++++ Page excerpt ++++

Skill: qa-review

Fork

Perform a thorough code review. Use when the user requests a review, wants to verify code quality, or before merging a PR.

Configuration

Property	Value
Context	fork
Allowed tools	Read, Glob, Grep
Keywords	review

Detailed description

Code Review

Objective

Identify quality, security, and maintainability issues BEFORE merge.

Instructions

1. Overview

# View the changes
git diff main...HEAD --stat
git log main...HEAD --oneline

2. Review checklist

Code quality

• Readability (clear names, short functions)
• DRY (no duplication)
• SOLID (single responsibility)
• Reasonable complexity

Typing (TypeScript)

• No any
• Explicit types on public APIs
• Well-defined interfaces

Tests

• Tests present and relevant
• Edge cases covered
• Mocks limited to I/O

Security

• Inputs validated
• No hardcoded secrets
• No injection possible

Performance

• No N+1 queries
• No possible infinite loops
• Memory managed correctly

3. Comment format

[TYPE] file:line - comment

Types:
- [CRITICAL] - Blocking, must be fixed
- [IMPORTANT] - Should be fixed
- [SUGGESTION] - Optional improvement
- [QUESTION] - Clarification needed
- [NITPICK] - Minor detail

Expected output

## Review: [PR Title]

### Summary
- **Files modified**: X
- **Lines added**: +Y
- **Lines removed**: -Z
- **Verdict**: Approve / Request Changes / Comment

### Positive points
- [Point 1]
- [Point 2]

### Issues identified

#### Critical
- [CRITICAL] `file.ts:42` - Description

#### Important
- [IMPORTANT] `file.ts:87` - Description

### Suggestions
- [SUGGESTION] `file.ts:123` - Description

### Final checklist
- [ ] Code readable and maintainable
- [ ] Sufficient tests
- [ ] No security issue
- [ ] Acceptable performance

Naming analysis

Naming rules to verify

Element	Convention	Good examples	Bad examples
Variables	Descriptive, camelCase	userCount, isActive	x, tmp, data
Functions	Verb + noun, camelCase	getUserById, validateEmail	process, handle, do
Booleans	Prefix is/has/can/should	isValid, hasPermission	valid, permission
Constants	SCREAMING_SNAKE	MAX_RETRY_COUNT	maxRetry
Classes	PascalCase, noun	UserService, OrderRepository	Manager, Helper
Interfaces	PascalCase, descriptive	UserProfile, PaymentMethod	IUser, DataType

Naming smells to detect

Smell	Problem	Fix
Generic name	data, result, temp, info	Name based on content
Abbreviation	usr, btn, msg, idx	Write in full
Double negation	!isNotValid, !disableButton	isValid, enableButton
Type in the name	userArray, nameString	users, name
Inappropriate length	Short global variable, long local	Reverse: long global, short local
Misleading name	getUser that modifies	fetchAndUpdateUser

Patterns to look for

# Single-character variables (except i, j in loops)

++++

• **Problem 1**:
According to the code review skill page, which tools is the skill allowed to use?
• **Problem 2**:
Using the code review skill page, explain how a comment tagged [CRITICAL] differs from one tagged [IMPORTANT].

++++ Recorded data ++++

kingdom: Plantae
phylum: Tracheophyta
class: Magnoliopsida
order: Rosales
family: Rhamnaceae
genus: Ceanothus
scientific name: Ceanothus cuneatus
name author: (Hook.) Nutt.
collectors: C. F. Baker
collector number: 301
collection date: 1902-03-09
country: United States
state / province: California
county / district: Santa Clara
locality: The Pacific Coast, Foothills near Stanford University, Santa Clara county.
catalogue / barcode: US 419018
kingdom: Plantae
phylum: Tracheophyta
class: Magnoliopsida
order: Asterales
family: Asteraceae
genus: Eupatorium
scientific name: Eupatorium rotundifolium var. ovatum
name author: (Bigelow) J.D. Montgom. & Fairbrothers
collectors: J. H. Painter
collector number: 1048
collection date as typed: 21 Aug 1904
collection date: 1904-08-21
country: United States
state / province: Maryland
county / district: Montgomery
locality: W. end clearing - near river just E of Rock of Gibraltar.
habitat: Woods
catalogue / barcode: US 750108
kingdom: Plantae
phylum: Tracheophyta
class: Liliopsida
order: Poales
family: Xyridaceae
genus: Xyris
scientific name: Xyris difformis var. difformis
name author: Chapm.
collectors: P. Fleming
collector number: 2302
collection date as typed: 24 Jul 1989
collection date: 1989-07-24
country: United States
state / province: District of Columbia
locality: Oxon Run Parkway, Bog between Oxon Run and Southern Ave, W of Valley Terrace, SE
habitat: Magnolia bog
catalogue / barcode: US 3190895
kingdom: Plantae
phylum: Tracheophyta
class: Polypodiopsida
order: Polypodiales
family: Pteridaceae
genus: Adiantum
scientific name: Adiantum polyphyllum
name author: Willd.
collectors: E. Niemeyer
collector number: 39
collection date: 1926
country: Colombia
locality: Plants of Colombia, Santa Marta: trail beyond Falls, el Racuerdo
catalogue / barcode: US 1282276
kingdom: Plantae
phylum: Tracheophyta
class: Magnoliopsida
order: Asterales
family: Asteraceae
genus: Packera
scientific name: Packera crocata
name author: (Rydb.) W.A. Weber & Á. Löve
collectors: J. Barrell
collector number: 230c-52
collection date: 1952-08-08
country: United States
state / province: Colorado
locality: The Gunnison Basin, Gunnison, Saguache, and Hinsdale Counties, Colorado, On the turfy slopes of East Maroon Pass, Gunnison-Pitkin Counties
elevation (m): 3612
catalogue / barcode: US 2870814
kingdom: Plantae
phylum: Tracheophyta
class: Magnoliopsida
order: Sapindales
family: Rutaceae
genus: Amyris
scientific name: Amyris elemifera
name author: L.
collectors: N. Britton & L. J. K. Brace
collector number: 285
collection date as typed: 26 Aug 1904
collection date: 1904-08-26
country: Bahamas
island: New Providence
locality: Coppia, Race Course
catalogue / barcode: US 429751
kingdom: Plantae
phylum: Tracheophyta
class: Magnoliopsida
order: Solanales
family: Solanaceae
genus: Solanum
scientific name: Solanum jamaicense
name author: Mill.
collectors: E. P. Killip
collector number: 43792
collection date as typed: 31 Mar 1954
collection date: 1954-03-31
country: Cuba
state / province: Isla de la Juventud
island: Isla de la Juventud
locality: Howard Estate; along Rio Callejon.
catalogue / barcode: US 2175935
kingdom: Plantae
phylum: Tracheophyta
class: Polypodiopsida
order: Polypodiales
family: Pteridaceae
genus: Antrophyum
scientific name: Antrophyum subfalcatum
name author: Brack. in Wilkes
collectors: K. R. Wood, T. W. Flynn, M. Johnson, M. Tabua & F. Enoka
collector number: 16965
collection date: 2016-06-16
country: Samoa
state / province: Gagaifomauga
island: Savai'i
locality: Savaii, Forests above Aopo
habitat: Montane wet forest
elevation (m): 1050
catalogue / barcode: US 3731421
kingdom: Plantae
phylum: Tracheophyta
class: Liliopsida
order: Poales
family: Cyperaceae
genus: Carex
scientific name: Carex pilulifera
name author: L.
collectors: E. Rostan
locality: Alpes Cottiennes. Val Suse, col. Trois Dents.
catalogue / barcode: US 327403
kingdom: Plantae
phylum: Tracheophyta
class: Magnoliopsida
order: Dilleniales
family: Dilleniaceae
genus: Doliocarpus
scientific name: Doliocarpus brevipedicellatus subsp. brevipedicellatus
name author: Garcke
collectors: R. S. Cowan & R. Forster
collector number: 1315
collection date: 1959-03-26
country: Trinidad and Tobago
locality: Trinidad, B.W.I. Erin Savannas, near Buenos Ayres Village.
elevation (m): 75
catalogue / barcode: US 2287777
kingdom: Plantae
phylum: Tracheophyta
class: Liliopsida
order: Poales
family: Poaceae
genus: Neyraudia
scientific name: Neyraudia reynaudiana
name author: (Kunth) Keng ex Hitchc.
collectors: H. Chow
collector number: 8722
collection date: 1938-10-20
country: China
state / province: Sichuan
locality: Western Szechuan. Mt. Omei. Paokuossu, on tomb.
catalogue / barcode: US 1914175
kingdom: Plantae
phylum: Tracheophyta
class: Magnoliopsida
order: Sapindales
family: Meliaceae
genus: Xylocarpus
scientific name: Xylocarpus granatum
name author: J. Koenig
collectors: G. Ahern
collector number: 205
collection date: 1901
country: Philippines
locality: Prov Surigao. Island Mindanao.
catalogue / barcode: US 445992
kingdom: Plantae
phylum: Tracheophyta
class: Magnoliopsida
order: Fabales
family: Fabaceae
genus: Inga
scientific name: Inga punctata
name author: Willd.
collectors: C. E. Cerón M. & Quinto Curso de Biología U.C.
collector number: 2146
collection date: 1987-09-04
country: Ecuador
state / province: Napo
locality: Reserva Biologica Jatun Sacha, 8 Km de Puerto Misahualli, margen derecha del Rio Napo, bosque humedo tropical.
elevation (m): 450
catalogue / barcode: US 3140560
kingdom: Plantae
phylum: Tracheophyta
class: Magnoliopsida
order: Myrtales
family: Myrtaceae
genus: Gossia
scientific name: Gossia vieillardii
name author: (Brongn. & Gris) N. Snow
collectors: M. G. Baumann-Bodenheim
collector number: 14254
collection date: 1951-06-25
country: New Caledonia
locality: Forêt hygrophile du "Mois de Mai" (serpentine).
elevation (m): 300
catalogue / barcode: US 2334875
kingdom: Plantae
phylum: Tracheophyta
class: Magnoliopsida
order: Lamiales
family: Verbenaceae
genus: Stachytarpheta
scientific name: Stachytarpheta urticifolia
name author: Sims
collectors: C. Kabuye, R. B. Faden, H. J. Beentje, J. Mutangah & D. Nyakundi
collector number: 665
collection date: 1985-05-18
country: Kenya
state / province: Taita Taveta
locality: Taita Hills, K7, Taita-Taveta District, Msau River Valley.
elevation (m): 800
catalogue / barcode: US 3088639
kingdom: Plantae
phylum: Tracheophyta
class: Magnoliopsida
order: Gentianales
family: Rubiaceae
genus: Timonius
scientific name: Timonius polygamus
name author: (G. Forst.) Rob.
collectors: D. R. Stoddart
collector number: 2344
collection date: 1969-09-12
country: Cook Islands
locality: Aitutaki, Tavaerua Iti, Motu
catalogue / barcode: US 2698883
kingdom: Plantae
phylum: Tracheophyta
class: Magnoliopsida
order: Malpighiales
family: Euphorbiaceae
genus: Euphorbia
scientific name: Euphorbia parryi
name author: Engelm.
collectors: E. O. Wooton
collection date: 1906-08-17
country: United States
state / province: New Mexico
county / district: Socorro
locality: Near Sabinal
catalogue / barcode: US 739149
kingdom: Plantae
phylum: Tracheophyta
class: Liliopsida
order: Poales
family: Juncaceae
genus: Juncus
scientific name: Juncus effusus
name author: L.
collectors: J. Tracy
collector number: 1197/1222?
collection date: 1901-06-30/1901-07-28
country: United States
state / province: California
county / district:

++++

• **Written response 1**:
Read, Glob, and Grep.

• **Written response 2**:
A [CRITICAL] comment marks a blocking issue that must be fixed. An [IMPORTANT] comment marks an issue that should be fixed but is not described as blocking.